Logs

Ingest Log

The ingest pipeline logs messages to the console and also writes the same messages to a log file. By default the log file is stored at: <ingest package dir>/logs/ingest.log

The output directory for logs can be changed by setting the log_dir attribute in the ingest package config file.

The name of the log file can be changed to include the ingest execution timestamp by setting the overwrite_log attribute to False. The default is overwrite_log=True which causes the log to be written to a file called ingest.log that gets overwritten each time the ingest pipeline runs. If overwrite_log=False, then a new log file will be written each time the ingest pipeline runs, and it will follow this naming pattern: ingest_<ISO 8601 timestamp>.log

Adding Custom Logs

In addition to the logs generated by the ingest library, you can also add custom log messages to your extract configs and transform module. Instead of print() statements, you can have your custom log messages be delivered in the same format as the rest of the logs.

To configure logging, import the logging module and then get the logger defined by the ingest library. After this, you can log messages.

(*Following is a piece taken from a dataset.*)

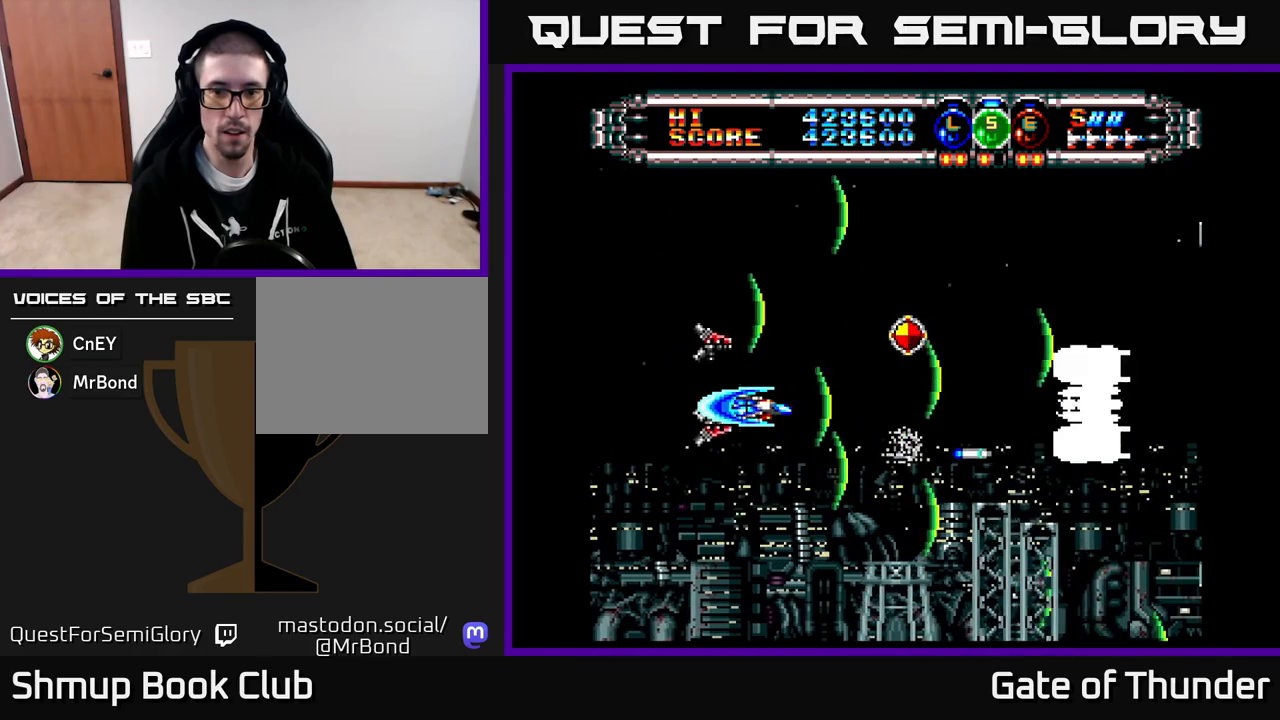
{"buttons": ["X"], "left_stick": "center", "events": [[117, "DPAD_RIGHT", "up"]]}
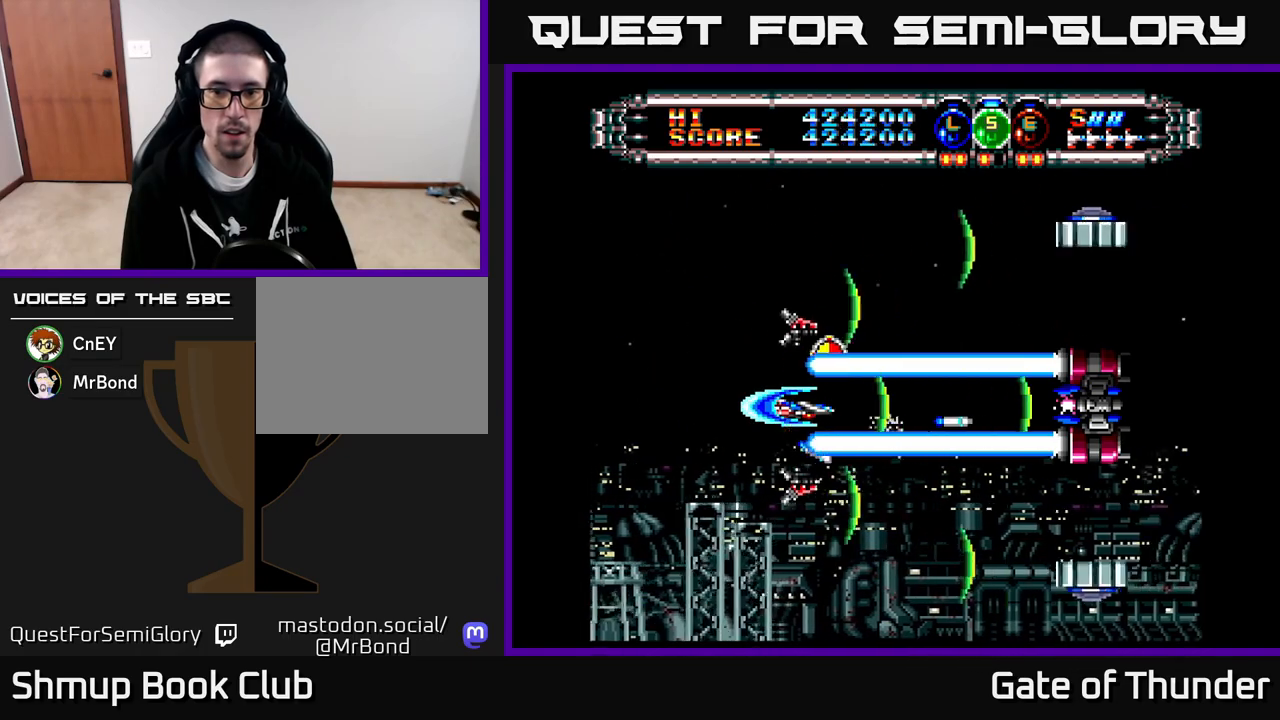
{"buttons": ["X", "DPAD_RIGHT"], "left_stick": "center", "events": [[100, "DPAD_LEFT", "down"], [250, "DPAD_LEFT", "up"], [483, "DPAD_RIGHT", "down"]]}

For example, say in a do_after_read() in an extract config, my_extract_config.py, you’d like to log the status of some data manipulation task:

import logging

logger = logging.getLogger(__name__)

def do_after_read(df):
    logger.debug("About to transpose the source data")
    new_df = df.T # Transpose the source data
    logger.info("Source data transposed")
    return new_df

When --log_level is set to info, the above operation would print to the terminal and log file:

2023-02-28 17:02:25,276 - my_extract_config - Thread: MainThread - INFO - Source data transposed

Stage Outputs

Ingest stages also write their own output to a directory that follows this path pattern: <ingest package dir>/output/<stage>